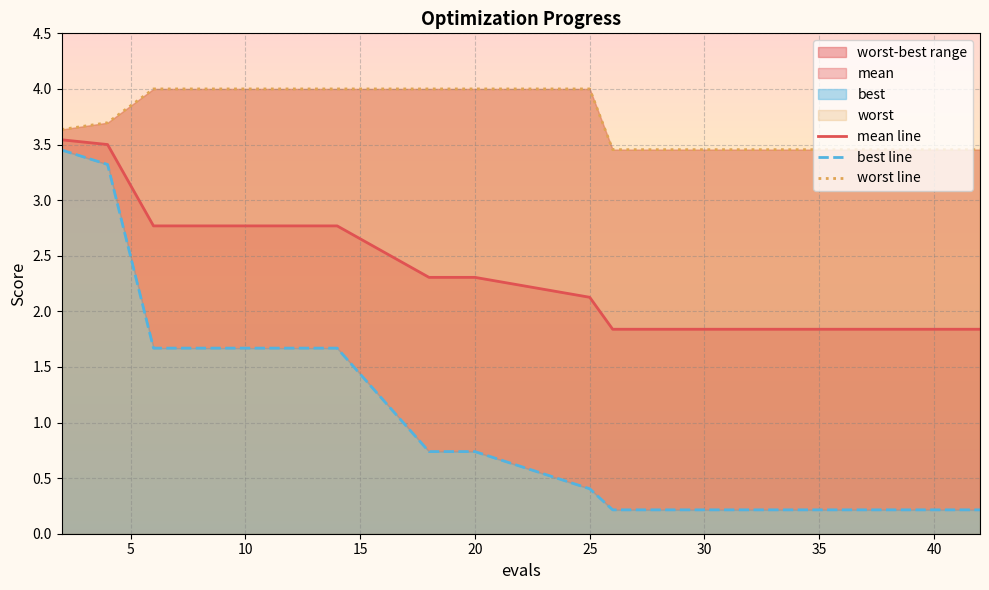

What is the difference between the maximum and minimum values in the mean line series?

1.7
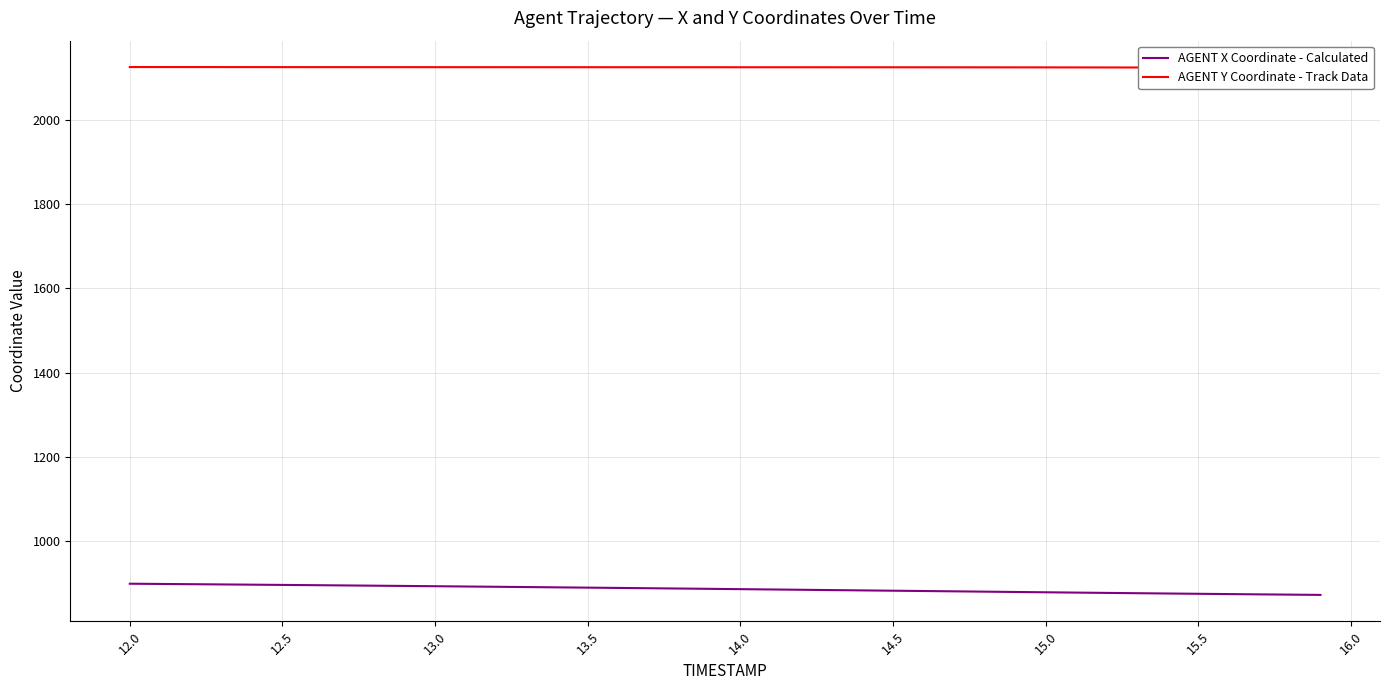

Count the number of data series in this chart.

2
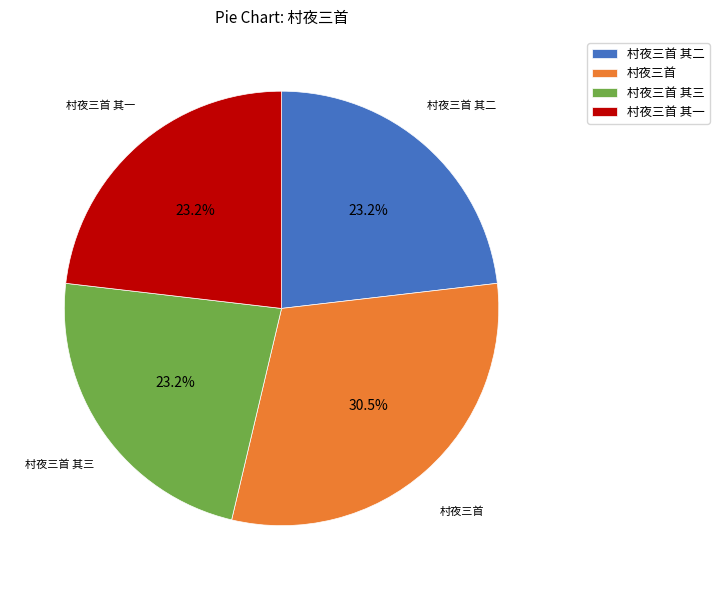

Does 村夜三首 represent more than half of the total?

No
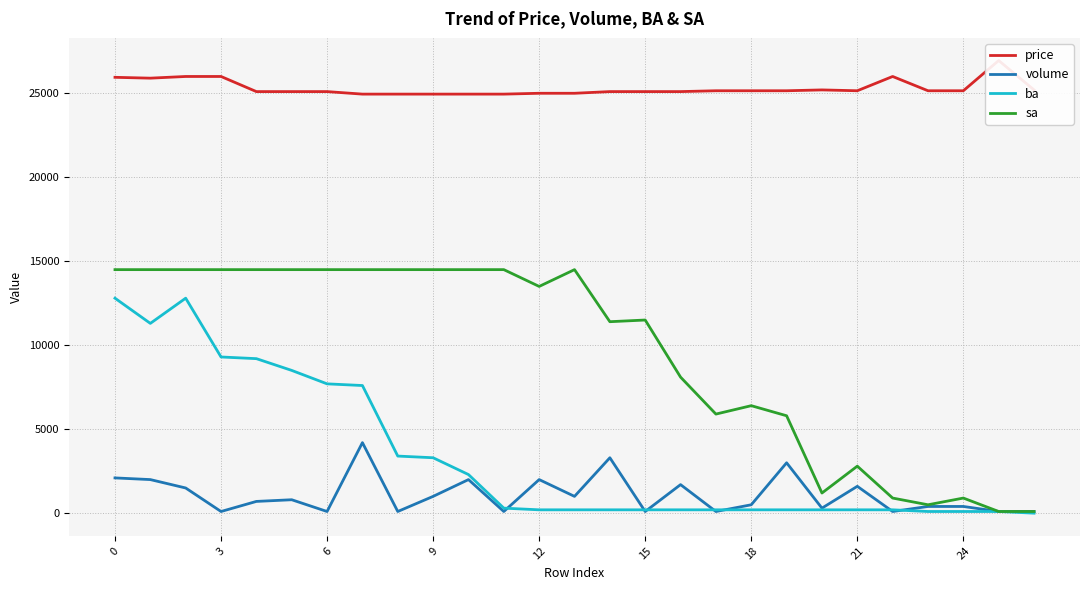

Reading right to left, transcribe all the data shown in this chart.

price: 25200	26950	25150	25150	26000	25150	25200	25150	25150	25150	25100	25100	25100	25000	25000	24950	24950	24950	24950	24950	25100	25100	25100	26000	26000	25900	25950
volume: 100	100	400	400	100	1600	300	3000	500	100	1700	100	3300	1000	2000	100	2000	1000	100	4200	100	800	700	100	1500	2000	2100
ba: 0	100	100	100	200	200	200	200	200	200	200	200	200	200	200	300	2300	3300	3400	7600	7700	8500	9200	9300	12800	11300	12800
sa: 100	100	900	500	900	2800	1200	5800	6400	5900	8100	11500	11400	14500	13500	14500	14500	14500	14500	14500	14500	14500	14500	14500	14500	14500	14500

Exercise - From the rows above, pull out every line that contains the word "this". Capitalization matters, so only count matches with the same case.

Expected output -
Count the number of data series in this chart.
Reading right to left, transcribe all the data shown in this chart.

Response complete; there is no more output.